Student Organizes Invasive Species Removal in Environmental Activism Initiative
On Saturday, April 22, a dozen Oberlin students, accompanied by City of Oberlin Storm Water Coordinator Jennifer Reeves, set out from the Adam Joseph Lewis Center for Environmental Studies with snacks, bags, and tools in hand on a mission to remove invasive Japanese knotweed from the banks of Plum Creek.
“I wanted to do something for Oberlin,” College second-year and event organizer Noah Hamaoui said. “We come here for four years, and then we take a bunch of resources [from] the town, make housing so much more expensive here than it would be, and leave. It’s important for us to contribute to the town however we can.”
Hamaoui came up with the idea after participating in a freshwater and community conservation externship. Wanting to relate her research to Oberlin, she got in touch with Reeves to learn about local issues relating to freshwater conservation. Reeves brought up the Japanese knotweed, which has been plaguing Oberlin but for which solutions have not been sufficiently funded. So, with advice from Reeves and the help of a research grant from the National Geographic Society and The Nature Conservancy, Hamaoui decided to create a community action day around the removal of Japanese knotweeds.
She hopes this project might pave the way for future funding from the City of Oberlin to further address the issue.

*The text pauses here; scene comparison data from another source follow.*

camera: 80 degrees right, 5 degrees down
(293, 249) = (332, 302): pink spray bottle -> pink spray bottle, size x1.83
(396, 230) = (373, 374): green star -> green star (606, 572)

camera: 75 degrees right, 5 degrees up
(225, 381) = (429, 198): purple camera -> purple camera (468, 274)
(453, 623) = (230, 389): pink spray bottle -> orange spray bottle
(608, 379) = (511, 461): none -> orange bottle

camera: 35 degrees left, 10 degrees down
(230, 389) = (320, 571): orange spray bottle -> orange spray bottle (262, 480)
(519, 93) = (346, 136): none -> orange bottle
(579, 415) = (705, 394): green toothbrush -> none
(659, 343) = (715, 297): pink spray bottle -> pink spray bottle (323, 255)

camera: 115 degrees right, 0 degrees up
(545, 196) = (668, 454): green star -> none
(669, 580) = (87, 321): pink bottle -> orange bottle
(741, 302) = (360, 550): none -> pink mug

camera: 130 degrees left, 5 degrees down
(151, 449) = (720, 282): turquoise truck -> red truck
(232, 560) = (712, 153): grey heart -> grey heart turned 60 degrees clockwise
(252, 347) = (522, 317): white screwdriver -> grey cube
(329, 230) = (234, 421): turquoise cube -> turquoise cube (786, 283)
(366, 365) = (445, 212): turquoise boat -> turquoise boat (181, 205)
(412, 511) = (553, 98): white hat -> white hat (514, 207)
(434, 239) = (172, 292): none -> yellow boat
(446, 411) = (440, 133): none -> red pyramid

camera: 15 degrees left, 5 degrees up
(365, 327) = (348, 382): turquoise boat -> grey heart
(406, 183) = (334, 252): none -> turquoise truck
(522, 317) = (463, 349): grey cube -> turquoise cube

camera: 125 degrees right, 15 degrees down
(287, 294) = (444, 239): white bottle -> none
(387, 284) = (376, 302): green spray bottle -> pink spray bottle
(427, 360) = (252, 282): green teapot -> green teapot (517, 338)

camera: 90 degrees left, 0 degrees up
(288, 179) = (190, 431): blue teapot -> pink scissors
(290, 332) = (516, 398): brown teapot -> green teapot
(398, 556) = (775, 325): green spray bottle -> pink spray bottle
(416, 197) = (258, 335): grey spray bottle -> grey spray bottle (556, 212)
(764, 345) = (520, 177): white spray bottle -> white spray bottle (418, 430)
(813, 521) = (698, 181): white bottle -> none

“If it was [successful], that’s something that we could show the City of Oberlin and be like, ‘Hey, why don’t you create a budget? We have an approach that works,’” Hamaoui said.
Japanese knotweed, a thick plant with deep roots called rhizomes and an aggressive ability to reproduce, was introduced to the United States in the late 1800s. In Oberlin, it has dominated over native plants in resource consumption.
The decreased biodiversity resulting from this becomes an issue for freshwater ecosystems when the weed grows alongside rivers and creeks, as it often does. Japanese knotweed does not last year-round, but rather grows in the spring and dies in the winter. Because it has outcompeted all other vegetation where it grows, the soil it resides in is left defenseless during the winter. Without plants to stabilize it and protect it from direct rainfall, the soil becomes more vulnerable to erosion and can end up polluting the water with runoff.
“If you have very sediment-heavy water, you’re going to choke out anything that needs to breathe that water because it won’t be able to process the oxygen,” Reeves said.
In order to remove the Japanese knotweed along a section of Plum Creek, the student volunteers engaged in part one of a two-step process.
As they stood around a picnic table, pulling on gloves, Reeves explained the first step. They would each split into pairs or trios, armed with a can of spray paint and pruning shears. As they worked, they would mark off squares around the weeds before moving in to cut them at the base of their stems, throwing the plants into large paper bags to be properly disposed of later.
Over the course of three hours, the volunteers cleared an entire section of the bank, shedding clothing layers as the sun came out and venturing down the steep incline on the side of the bank to better attack the weeds.
“The before and after was really noticeable,” Luke Moeller, a first-year who helped with the Japanese knotweed removal on Saturday, said. “Being able to see the progress that we made was really helpful and really inspiring.”
In the fall, Reeves will return with herbicide. The plants, already weakened from being cut and in the process of sending all their energy down to the roots, will be more vulnerable to the weed killer. The spray will get transferred through the stem to the rhizomes, further damaging them.
Both Hamaoui and Reeves acknowledged that using herbicide is not ideal.
“When it comes down to it, that’s the only thing that has been shown to work on these plants, so I am trying to go on the best practices of what is shown to be successful,” Reeves said.
In three hours, the volunteers were able to successfully clear a patch of Japanese knotweed by Plum Creek. To eradicate the entire population from the City of Oberlin, many more volunteers, and many more work days are needed.
Looking to the future, Hamaoui hopes to sponsor a community-based project with Oberlin College’s Environmental Studies department.
“Every semester, I would have people help me,” Hamaoui said. “If it’s in the spring, it will be cutting it, and if it’s in the fall, after the herbicide is applied, we’ll be planting a mix of native Ohio blends to go in that space and not allow it to grow again.”
Reeves believes that engaging the community in projects like this is important.
“It’s great if something is just done, but it’s even better if people understand why and what’s going on,” Reeves said. “Being engaged helps you feel an ownership and a connection to where you are and what you’re doing.”
When it comes to approaching environmental activism such as this, Hamaoui stressed the importance of listening to members of the community the issue affects.
“Whatever community or region that you’re working with, you have to listen to the people who live there because they are going to know different things than the scientists, who have been doing Ph.D. [programs] on that issue, will know,” Hamaoui said. “I guess this was my way of listening to the community and giving back.”